The Place launched in December 2022. Since then, the leadership team has experimented with their worship design, allowing the needs of the community to guide their planning.
“There are days I don’t talk. There are days we have panels,” Trevor says. “There are days we sing a lot. There are days we don’t sing at all. We build it month by month based on what we believe the season is for the folks. I ask my team all the time, ‘What’s going on?’ We don’t plan in a vacuum. I am like, ‘Hey, so tell me, What are your friends talking about? What’s on your heart and mind?’ And then we try to build it out.”
Trevor approaches ministry with young people as “doing ministry with,” not “to” or “for.” This includes having a flat table—a leadership style where hierarchal power structures are set aside so everyone has a voice and a vote. He believes every young person has gifts and talents; his job is to create an environment where young people can flourish in leadership.

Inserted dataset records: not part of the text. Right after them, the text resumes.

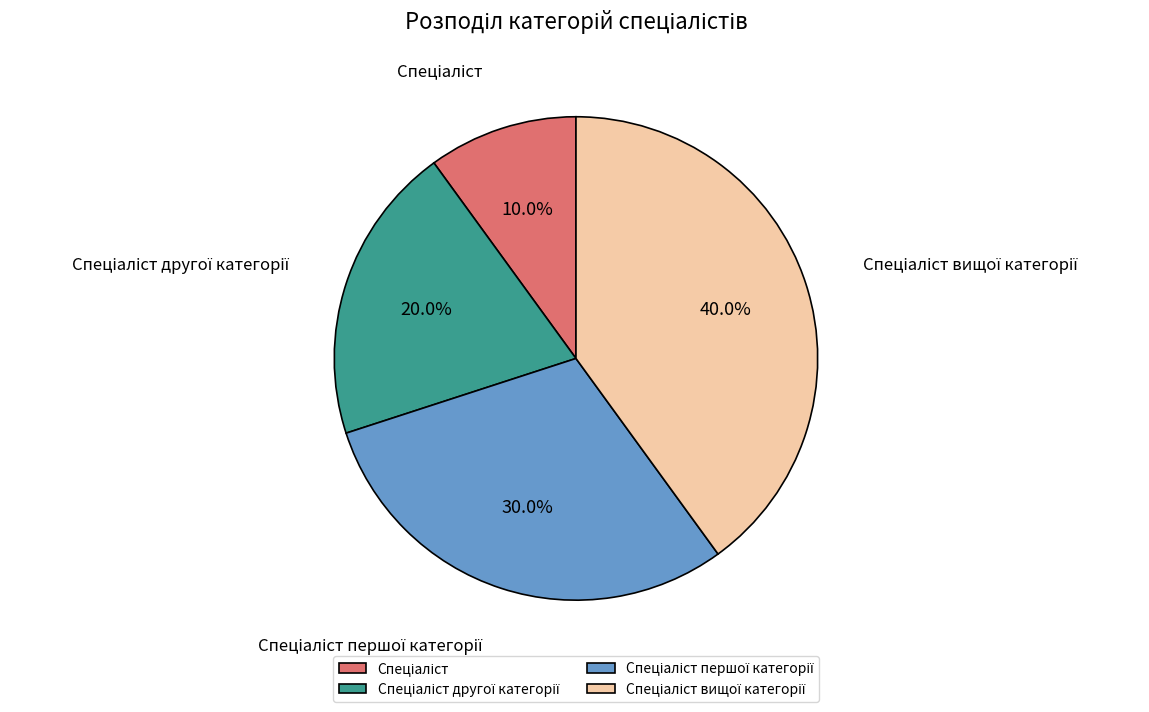

Is there a majority slice in this chart?

No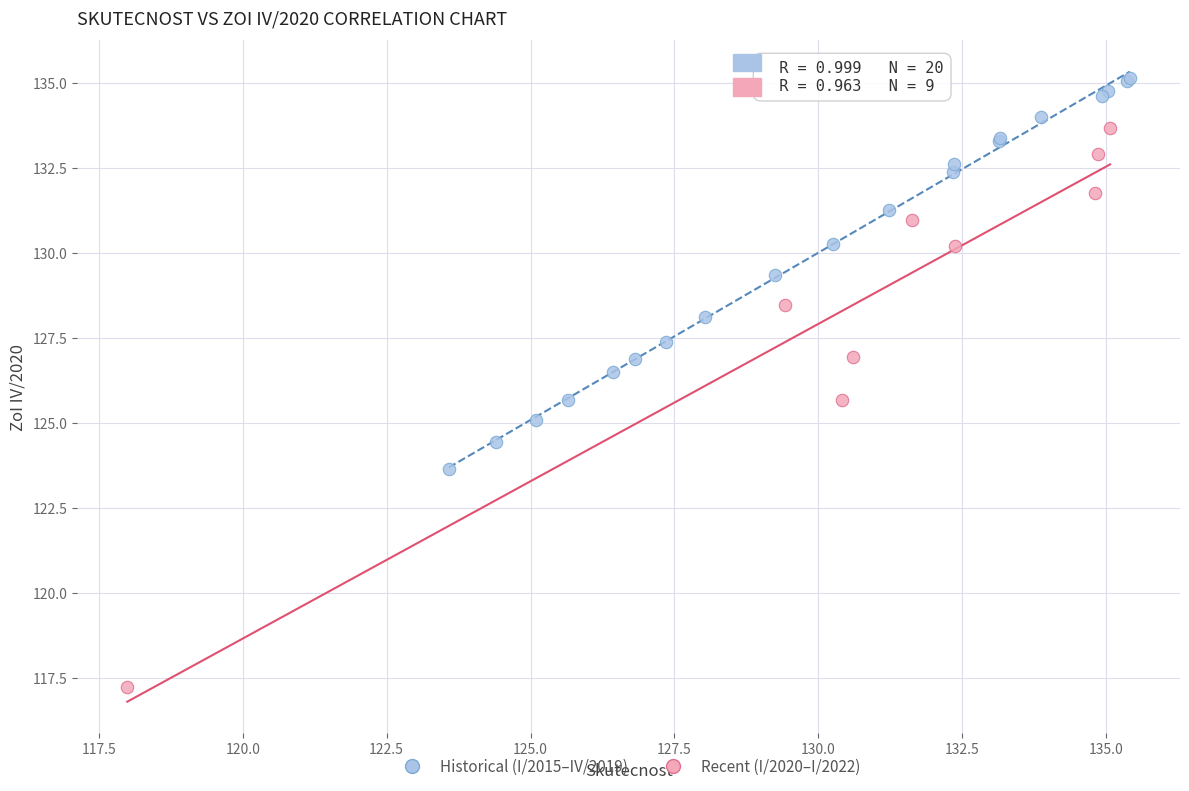

Which series contains the highest Y value?

Historical (I/2015–IV/2019)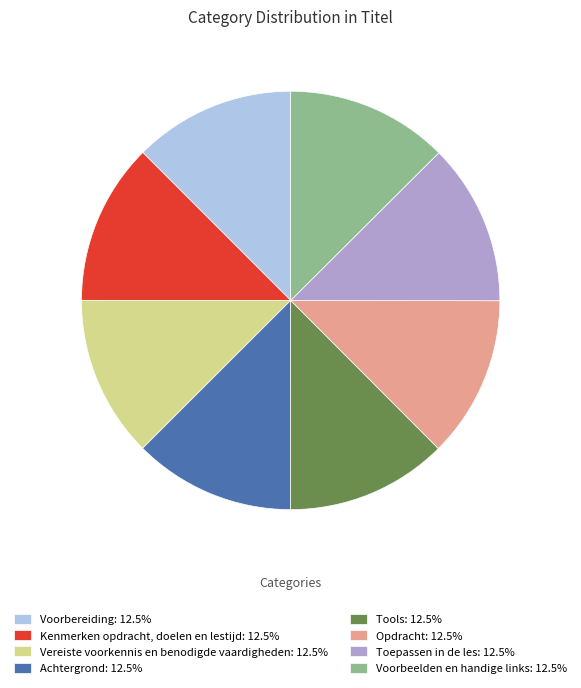

Is the sum of Achtergrond: 12.5% and Voorbeelden en handige links: 12.5% greater than half?

No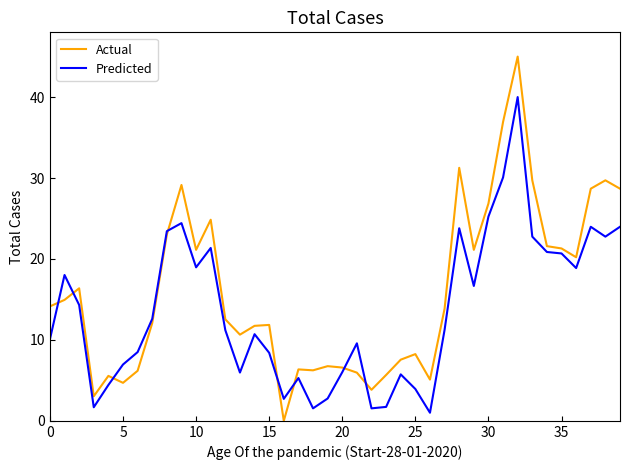

Which series has the largest range (max minus min)?

Actual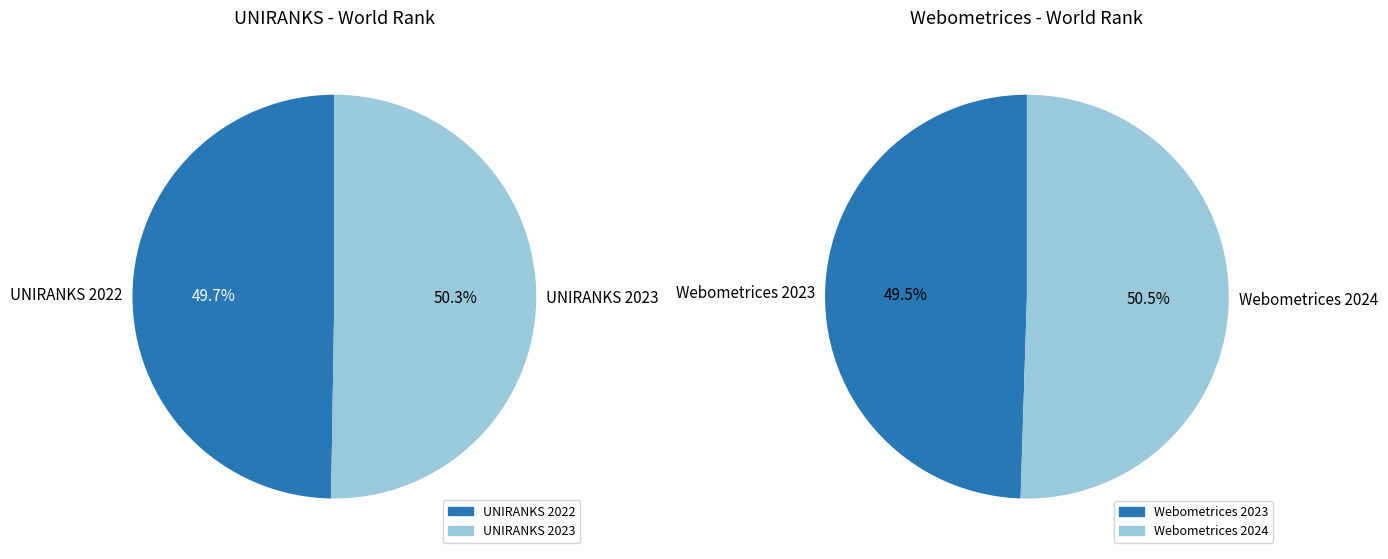

The UNIRANKS 2022 slice represents 64% of the pie. True or false?

False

“I believe ‘doing ministry with’ means that we are in community together, we wrestle with heart together, and we do ministry together—flat table—versus a lot of institutions that do ‘ministry for.’ ‘Oh, we have a youth night or we have a young adult night for them’ . . . that means you did it for them. You didn’t ask them. Or the ministry too—we’re going to tell you what to do for your spiritual development. Doing ‘ministry with’ is super hard. It means you have to listen and get pushback and recognize generational changes and things. There are things that I love that they don’t like, and sometimes it’s really hard when they tell me no, but sometimes it isn’t because we’re in this together.”
Trevor now serves as a faith organizer with the Children’s Defense Fund in Washington, DC, so the leadership team handles most of The Place’s operations. Stepping more fully into leadership has had its challenges, but it has also offered a space to develop in new ways.
Leadership team member Matthew Powell, 27, says he’s empowered by the flat table approach: “If it’s more hierarchical and you’re being delegated to, you may not have the courage to speak up to share your ideas. So when the table is flat . . . you’re able to speak up about the ideas that you have that can contribute to the overall experience.” Leadership team member Maya Hood, 26, shares similarly that she appreciates being a “cocreator instead of just executor.”
Leadership team member Courtney Smith, 26, says she can see The Place’s offering resonating with her friends and others her age who were raised in church but didn’t feel like they had a spiritual space for themselves as young adults, especially post-pandemic.
“People are graduating, trying to get connected with work and establish who they are outside of being a teenager and kind of transitioning into the young adult space,” Courtney says. “So for me, I think when my friends were coming to me and saying how much they appreciated and really cherished the opportunity to connect and meet people and find a space where they felt welcome and able to share, that’s when I knew that we were doing something that was pretty incredible to me.”